Earlier this year, Winnie the Pooh (and the other anthropomorphic inhabitants of the Hundred Acre Wood) entered the public domain, and while the Disney interpretation of A.A. Milne's beloved character may be the definitive version for many people, it most certainly won't be the last. In what can only be described as a genuine swing for the fences, writer-director Rhys Waterfield reimagines the honey-loving bear as a remorseless slasher villain — à la Halloween's Michael Myers — in the first gonzo trailer for Winnie-the-Pooh: Blood and Honey. "It's Winnie on Rabies," Waterfield tells SYFY WIRE over email. "Don't send your children to see this."
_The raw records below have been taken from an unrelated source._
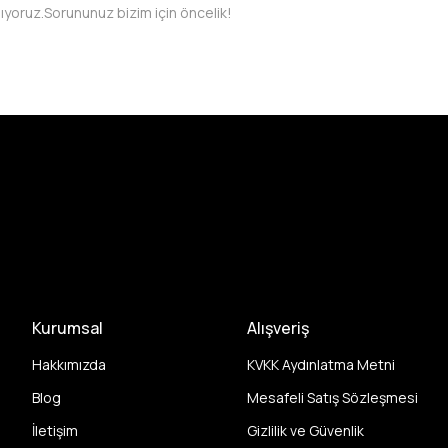
pıyoruz.
Sorununuz bizim için öncelik!
Kurumsal
Alışveriş
Hakkımızda
KVKK Aydınlatma Metni
Blog
Mesafeli Satış Sözleşmesi
İletişim
Gizlilik ve Güvenlik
Coming to DVD and On Demand in late 2022, the film imagines a reality in which Pooh and Piglet devolved into bloodthirsty murderers after they were abandoned by their old pal, Christopher Robin, years before. “Because they’ve had to fend for themselves so much, they’ve essentially become feral,” the project's director explained during an interview with Variety back in May. “So they’ve gone back to their animal roots. They’re no longer tame: they’re like a vicious bear and pig who want to go around and try and find prey.”
Mr. Robin and his wife-to-be don't last long when the couple returns to the dilapidated forest dwelling in the hopes of a sappy reunion. Not long after, a group of young women turn up and...well, you can guess where this story is going. Given the incredibly low-budget, there was no money for CGI creations (think 2018's Christopher Robin). Instead, Pooh and Piglet are depicted as masked killers, lending an atmosphere of gruesome absurdity to the overall proceedings.
Watch the trailer below:
Winnie-the-Pooh: Blood and Honey was filmed in England over a 10-day period this past spring. Waterfield, who produced the feature under his Jagged Edge Productions banner alongside co-founder Scott Jeffrey, wanted to strike a balance between classic horror and dark comedy. "When you try and do a film like this, and it’s a really wacky concept, it’s very easy to go down a route where nothing is scary and it’s just really ridiculous and really, like, stupid. And we wanted to go between the two," he told Variety.
He later concluded: "No one is going to mistake this [for Disney]. When you see the cover for this and you see the trailers and the stills and all that, there’s no way anyone is going to think this is a child’s version of it.”